Sama seperti scleral buckling, vitrektomi dilaksanakan sekiranya retinopati yang diderita oleh pasien sudah memasuki stadium tinggi, tepatnya stadium IV hingga stadium V.

Komplikasi Retinopati Prematuritas
Retinopati prematuritas yang tidak langsung ditangani bisa berujung pada sejumlah komplikasi, yaitu:

Mata juling (strabismus)
Rabun jauh
Rabun dekat
Amblyopia
Glaukoma
Kebutaan permanen
Komplikasi-komplikasi berikut kebanyakan baru nampak disaat seseorang memasuki umur anak-anak atau apalagi dewasa.

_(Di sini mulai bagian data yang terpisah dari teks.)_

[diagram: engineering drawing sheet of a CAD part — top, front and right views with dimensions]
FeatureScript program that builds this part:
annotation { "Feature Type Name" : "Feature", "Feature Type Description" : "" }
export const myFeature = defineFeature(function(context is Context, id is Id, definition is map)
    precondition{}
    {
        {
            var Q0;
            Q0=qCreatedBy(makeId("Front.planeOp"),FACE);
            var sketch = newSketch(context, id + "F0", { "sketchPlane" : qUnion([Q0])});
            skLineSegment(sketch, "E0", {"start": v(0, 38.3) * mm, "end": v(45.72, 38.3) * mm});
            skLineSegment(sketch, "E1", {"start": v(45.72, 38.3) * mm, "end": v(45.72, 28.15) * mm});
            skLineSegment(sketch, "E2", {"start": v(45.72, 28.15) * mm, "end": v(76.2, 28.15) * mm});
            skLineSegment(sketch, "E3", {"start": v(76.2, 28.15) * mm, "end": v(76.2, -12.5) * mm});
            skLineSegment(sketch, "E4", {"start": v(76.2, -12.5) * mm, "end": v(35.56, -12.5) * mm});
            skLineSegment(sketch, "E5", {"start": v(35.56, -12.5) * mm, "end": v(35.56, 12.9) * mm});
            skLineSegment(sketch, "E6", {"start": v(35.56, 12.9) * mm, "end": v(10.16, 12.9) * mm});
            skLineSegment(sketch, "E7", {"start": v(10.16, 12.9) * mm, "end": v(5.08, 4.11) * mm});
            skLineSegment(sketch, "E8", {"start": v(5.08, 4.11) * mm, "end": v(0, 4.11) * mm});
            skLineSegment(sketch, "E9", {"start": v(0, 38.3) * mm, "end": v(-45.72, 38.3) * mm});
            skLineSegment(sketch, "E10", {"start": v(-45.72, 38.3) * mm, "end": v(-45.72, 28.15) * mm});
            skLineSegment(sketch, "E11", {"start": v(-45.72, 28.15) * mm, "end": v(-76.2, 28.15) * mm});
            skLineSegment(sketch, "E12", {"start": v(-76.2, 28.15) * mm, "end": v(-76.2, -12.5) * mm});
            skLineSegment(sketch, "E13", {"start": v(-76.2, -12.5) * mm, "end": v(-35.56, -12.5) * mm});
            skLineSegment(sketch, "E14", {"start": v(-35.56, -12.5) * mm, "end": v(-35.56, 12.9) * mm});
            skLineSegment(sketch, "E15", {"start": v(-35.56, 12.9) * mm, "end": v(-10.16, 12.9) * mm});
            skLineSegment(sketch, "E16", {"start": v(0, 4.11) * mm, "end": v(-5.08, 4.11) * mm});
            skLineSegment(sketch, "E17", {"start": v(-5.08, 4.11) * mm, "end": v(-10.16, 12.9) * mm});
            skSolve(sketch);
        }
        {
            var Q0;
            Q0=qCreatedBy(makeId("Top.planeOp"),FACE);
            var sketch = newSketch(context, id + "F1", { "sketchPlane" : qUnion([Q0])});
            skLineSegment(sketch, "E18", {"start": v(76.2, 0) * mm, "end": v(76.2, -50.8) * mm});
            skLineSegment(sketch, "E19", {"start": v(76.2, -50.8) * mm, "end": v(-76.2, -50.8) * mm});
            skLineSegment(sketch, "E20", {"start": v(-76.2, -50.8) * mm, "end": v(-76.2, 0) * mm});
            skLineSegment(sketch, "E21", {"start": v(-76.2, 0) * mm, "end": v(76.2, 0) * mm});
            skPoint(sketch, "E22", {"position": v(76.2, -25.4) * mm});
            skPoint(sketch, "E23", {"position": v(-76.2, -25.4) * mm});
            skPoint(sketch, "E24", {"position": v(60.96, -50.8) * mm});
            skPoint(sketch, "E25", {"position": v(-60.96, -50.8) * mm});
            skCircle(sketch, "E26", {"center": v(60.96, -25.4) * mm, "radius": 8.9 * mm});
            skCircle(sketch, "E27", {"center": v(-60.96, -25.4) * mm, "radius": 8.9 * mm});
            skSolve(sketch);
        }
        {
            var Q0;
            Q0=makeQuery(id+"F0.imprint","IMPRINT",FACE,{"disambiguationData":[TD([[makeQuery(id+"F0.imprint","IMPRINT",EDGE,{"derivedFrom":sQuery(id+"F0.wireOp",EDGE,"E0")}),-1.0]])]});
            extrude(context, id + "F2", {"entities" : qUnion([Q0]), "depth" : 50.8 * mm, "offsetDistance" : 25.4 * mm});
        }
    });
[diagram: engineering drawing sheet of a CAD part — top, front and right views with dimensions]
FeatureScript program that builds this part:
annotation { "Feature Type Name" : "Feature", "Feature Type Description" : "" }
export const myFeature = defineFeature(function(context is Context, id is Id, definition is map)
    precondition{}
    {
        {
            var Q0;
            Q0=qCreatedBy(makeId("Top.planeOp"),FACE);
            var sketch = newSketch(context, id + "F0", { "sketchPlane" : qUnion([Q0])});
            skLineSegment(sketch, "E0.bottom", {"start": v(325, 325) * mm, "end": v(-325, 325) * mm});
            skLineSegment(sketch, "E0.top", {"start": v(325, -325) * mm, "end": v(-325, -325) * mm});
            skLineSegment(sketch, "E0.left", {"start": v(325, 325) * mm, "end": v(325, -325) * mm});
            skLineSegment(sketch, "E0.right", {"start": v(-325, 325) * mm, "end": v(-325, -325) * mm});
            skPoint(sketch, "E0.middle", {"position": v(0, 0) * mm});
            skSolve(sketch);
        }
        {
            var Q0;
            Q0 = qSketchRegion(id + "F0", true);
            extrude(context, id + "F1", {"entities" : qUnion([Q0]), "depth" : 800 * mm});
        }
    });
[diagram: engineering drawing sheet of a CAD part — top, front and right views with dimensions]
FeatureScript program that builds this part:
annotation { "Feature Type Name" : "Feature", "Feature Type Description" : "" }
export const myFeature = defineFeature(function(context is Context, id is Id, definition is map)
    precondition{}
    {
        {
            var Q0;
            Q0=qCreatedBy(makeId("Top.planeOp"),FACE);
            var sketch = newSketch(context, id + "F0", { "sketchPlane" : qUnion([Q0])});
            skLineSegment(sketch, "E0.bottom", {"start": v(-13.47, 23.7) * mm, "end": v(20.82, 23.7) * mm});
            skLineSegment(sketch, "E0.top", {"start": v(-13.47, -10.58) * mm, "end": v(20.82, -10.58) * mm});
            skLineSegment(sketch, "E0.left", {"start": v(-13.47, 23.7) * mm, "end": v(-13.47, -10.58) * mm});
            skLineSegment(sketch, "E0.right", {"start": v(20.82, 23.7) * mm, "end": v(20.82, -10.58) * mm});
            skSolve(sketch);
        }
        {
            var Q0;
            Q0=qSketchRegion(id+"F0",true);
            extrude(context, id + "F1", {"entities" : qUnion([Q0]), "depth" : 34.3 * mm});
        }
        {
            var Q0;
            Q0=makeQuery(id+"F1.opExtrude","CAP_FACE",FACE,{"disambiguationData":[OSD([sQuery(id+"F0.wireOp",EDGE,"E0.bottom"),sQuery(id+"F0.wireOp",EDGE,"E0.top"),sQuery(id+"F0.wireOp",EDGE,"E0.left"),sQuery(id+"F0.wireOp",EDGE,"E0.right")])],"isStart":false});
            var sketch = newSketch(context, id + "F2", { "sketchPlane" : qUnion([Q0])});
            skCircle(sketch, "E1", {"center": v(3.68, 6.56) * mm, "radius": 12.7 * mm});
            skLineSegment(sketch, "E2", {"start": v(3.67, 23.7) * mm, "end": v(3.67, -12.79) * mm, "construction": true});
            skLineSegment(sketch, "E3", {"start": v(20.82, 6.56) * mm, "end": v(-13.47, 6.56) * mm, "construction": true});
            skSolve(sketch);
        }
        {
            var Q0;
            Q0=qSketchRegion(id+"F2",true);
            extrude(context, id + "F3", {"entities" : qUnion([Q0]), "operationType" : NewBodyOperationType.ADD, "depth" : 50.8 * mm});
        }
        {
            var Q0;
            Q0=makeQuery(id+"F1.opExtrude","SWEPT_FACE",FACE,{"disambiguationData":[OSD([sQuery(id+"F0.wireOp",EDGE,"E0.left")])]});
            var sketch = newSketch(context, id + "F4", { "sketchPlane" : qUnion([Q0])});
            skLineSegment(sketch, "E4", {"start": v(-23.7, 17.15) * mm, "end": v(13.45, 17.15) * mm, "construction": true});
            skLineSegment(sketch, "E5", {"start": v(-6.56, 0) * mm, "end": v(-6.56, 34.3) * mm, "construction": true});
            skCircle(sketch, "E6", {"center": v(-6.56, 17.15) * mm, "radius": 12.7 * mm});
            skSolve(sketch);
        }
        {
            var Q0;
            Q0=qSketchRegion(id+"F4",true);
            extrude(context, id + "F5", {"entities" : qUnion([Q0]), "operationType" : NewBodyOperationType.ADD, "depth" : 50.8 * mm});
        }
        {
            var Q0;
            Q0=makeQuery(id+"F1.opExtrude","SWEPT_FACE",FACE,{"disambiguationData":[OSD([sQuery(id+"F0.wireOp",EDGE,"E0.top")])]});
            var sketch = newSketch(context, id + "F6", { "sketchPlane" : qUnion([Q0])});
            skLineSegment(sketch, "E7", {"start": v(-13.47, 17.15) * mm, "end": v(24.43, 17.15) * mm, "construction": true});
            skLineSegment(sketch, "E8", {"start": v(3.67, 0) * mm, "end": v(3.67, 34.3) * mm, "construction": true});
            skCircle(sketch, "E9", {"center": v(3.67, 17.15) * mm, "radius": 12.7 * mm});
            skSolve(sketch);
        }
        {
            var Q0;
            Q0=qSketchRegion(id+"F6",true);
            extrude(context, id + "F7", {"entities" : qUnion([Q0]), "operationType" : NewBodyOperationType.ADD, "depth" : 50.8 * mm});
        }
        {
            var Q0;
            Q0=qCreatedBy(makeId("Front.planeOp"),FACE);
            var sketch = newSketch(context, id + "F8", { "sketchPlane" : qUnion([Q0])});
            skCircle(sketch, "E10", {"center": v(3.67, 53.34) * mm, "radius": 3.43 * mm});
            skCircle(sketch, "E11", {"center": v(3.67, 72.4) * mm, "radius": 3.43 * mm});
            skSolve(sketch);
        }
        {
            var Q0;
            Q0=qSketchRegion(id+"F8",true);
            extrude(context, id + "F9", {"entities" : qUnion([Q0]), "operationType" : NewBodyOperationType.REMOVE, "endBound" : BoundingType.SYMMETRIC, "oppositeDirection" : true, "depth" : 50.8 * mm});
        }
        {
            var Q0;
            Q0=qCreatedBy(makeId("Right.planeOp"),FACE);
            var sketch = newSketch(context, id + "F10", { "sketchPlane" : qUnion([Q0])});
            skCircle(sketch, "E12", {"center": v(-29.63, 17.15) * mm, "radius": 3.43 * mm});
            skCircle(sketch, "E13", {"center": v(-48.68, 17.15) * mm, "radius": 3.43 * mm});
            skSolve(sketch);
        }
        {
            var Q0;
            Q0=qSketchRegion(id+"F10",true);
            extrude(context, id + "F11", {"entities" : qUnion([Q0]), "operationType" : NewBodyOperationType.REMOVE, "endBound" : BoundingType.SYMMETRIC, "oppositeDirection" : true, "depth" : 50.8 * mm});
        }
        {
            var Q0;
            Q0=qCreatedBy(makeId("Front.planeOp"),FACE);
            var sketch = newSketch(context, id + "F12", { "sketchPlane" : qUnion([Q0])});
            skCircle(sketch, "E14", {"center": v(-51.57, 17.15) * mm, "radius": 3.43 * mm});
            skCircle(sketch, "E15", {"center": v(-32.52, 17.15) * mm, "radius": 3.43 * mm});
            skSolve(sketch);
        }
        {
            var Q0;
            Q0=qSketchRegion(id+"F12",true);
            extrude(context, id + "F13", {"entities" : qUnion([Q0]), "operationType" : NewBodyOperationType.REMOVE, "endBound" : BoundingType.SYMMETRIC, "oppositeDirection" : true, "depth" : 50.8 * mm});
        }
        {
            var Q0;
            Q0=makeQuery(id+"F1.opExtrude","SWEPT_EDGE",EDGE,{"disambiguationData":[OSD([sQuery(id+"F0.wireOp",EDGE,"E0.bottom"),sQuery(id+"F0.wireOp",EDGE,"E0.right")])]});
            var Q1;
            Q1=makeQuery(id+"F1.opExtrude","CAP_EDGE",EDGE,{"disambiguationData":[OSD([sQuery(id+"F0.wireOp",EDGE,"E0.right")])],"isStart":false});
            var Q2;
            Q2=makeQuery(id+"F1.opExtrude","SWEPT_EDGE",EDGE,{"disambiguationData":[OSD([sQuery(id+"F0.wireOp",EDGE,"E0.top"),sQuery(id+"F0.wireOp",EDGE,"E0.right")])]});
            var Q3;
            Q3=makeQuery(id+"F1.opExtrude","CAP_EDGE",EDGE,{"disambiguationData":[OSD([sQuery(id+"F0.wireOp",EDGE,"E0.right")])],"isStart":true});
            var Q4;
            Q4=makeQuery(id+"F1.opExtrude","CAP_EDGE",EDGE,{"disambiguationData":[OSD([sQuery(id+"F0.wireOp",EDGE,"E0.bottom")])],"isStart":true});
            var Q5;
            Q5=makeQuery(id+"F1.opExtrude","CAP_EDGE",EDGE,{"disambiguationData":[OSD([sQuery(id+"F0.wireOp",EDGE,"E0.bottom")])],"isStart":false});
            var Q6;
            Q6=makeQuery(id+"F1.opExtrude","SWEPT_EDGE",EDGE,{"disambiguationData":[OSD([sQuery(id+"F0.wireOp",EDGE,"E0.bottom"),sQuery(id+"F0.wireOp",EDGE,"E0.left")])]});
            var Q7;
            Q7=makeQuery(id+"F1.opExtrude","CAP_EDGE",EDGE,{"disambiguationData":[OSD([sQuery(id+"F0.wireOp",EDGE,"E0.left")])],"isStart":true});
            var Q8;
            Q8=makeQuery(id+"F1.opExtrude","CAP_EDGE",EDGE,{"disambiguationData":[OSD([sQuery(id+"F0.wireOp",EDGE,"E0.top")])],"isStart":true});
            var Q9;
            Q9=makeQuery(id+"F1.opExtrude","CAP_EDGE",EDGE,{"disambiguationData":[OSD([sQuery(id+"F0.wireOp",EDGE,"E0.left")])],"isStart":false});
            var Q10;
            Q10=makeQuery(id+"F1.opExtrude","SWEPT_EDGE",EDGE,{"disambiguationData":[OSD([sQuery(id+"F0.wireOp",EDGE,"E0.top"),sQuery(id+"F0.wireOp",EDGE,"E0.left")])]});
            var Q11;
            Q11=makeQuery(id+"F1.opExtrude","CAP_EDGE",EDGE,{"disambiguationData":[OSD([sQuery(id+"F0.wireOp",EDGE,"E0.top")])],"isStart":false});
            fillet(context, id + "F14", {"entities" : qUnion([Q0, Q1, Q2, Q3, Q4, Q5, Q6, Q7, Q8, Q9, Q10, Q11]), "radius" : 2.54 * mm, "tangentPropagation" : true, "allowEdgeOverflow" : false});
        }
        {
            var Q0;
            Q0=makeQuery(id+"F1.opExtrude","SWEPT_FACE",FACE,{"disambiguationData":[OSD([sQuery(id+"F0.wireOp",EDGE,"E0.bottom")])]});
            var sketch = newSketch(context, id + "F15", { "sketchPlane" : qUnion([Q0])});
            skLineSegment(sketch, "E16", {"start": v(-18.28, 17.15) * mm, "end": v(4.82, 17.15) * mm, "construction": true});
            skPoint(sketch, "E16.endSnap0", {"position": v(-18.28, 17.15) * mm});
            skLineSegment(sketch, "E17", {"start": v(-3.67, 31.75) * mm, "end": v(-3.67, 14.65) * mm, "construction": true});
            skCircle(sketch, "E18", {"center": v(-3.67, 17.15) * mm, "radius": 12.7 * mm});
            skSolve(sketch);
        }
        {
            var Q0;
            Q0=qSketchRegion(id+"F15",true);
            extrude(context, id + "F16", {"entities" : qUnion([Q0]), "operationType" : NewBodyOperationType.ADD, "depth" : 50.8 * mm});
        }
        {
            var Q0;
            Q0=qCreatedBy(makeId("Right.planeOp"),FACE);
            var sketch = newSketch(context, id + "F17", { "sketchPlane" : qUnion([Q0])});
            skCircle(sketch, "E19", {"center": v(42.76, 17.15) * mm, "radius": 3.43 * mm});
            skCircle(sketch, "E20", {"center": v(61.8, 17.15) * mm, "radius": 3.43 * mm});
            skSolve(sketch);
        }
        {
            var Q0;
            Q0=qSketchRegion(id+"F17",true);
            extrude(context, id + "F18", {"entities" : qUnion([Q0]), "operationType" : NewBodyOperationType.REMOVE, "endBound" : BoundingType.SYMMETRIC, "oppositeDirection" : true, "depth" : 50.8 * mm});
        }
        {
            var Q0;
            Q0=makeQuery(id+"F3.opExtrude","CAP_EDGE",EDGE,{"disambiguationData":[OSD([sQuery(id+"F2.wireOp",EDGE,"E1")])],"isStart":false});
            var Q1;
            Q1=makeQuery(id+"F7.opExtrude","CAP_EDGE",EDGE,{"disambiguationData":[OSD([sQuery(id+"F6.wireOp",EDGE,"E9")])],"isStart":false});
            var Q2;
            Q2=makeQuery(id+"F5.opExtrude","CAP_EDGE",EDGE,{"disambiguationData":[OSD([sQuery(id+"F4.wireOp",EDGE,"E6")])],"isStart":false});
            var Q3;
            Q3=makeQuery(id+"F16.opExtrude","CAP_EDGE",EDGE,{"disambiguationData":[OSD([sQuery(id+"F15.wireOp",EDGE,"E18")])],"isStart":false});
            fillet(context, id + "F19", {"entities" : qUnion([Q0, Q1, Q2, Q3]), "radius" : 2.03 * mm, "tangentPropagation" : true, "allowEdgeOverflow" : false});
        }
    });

Pencegahan Retinopati Prematuritas
Oleh dikarenakan penyakit ini disebabkan oleh kelahiran prematur, maka cara mencegahnya tentu saja dengan hindari bayi Anda lahir secara prematur.

Kelahiran prematur sendiri dipengaruhi oleh sejumlah segi risiko, yaitu:

1. Faktor Risiko yang Tidak Dapat Diubah
Beberapa segi risiko bisa dikatakan tidak bisa diubah seperti:

Wanita berusia 17 th. atau di atas 35 th. berpotensi melahirkan bayinya secara prematur
Orang Afrika lebih rentan mengalami kelahiran prematur dibanding orang dari etnis lainnya
2. Faktor Risiko yang Berkaitan dengan Kehamilan dan Reproduksi
Faktor risiko kelahiran prematur yang berkenaan dengan kehamilan dan reproduksi adalah:

Riwayat kelahiran prematur
Ada bagian keluarga yang dulu melahirkan secara prematur
Hamil anak kembar
Interval dengan kehamilan sebelumnya 18 bulan
Mengikuti program bayi tabung
Riwayat problem kesehatan pada serviks dan uterus
3. Faktor Risiko yang Berkaitan dengan Masalah Kesehatan Umum
Faktor risiko kelahiran prematur yang terjalin dengan kasus kesehatan lazim di antaranya:

Gangguan pola makan
Obesitas
Kekurangan berat badan
Diabetes
Trombofilia
Tekanan darah tinggi
Preeklampsia
4. Faktor Risiko yang Berkaitan dengan Gaya Hidup
Melahirkan bayi secara prematur termasuk sedikit banyak dipengaruhi oleh segi model hidup, seperti:

Stres
Merokok (atau terpapar asap rokok)
Mengonsumsi alkohol
Mengonsumsi narkoba
Celakanya, tindakan kekerasan fisik maupun mental yang Anda alami termasuk berpotensi menyebabkan komplikasi pada kehamilan tak kalau melahirkan secara prematur. Oleh dikarenakan itu, sebisa kemungkinan hindari faktor-faktor risiko tersebut.

Konsultasikan pada dokter berkenaan kemungkinan-kemungkinan Anda melahirkan secara prematur. Rutin melakukan pemeriksaan medis dan merawat kesehatan selama kehamilan termasuk menjadi kunci utama di dalam meminimalisir terjadinya ROP. Semoga bermanfaat!